**Data in this exercise:**

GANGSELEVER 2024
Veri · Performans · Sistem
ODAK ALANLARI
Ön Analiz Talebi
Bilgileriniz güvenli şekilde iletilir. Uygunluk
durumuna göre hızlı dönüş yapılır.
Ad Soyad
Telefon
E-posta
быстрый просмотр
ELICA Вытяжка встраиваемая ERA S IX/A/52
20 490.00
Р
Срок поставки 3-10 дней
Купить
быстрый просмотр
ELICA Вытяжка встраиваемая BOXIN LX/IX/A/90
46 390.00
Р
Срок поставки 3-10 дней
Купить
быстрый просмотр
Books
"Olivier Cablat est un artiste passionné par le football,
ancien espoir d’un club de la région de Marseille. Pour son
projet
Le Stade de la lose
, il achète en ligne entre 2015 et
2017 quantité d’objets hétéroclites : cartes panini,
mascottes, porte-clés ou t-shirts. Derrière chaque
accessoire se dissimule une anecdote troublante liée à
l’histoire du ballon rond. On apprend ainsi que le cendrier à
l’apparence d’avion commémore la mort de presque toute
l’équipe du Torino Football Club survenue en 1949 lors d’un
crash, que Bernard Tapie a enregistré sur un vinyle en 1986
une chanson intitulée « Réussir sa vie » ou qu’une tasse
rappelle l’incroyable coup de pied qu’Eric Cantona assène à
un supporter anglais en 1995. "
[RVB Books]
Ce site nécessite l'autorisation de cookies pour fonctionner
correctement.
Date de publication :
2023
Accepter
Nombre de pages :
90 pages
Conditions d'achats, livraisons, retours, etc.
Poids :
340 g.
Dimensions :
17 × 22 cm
--
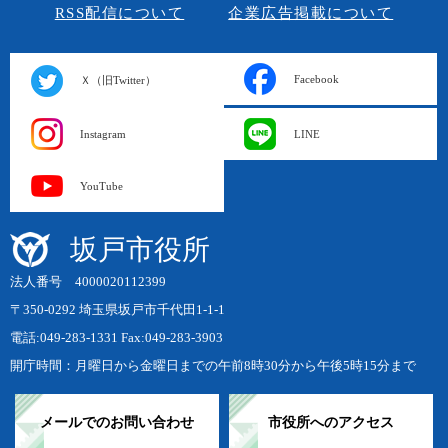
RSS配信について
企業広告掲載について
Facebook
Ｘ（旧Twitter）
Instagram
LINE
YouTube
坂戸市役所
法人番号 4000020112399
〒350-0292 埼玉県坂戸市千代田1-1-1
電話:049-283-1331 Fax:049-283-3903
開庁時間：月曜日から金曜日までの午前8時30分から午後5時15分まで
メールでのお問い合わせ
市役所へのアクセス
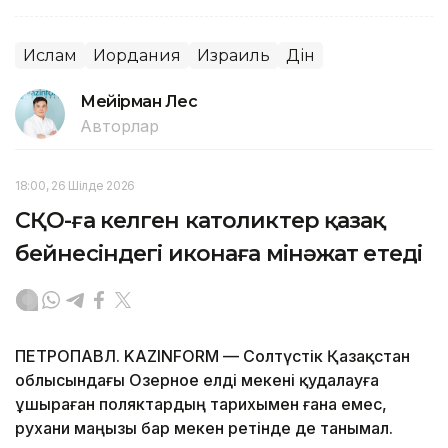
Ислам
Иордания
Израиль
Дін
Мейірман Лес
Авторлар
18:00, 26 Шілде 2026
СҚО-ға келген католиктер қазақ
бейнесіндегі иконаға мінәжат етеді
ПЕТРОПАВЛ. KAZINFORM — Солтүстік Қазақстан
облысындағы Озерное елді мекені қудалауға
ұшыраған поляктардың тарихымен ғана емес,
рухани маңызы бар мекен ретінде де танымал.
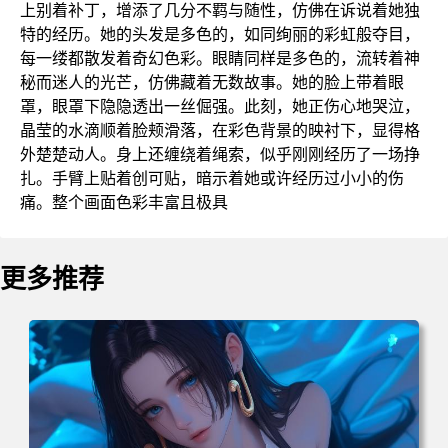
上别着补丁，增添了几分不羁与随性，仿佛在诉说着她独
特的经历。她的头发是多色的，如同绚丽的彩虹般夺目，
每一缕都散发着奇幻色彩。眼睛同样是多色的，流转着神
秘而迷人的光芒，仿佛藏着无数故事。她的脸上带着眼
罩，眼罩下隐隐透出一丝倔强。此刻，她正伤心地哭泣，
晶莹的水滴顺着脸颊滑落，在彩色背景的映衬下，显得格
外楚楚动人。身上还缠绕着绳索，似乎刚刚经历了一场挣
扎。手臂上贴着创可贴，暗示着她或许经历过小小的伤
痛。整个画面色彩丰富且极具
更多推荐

**What the task requires:** Above are some records. Copy each of their lines that holds the string "ELICA".

**Output of the exercise:**
ELICA Вытяжка встраиваемая ERA S IX/A/52
ELICA Вытяжка встраиваемая BOXIN LX/IX/A/90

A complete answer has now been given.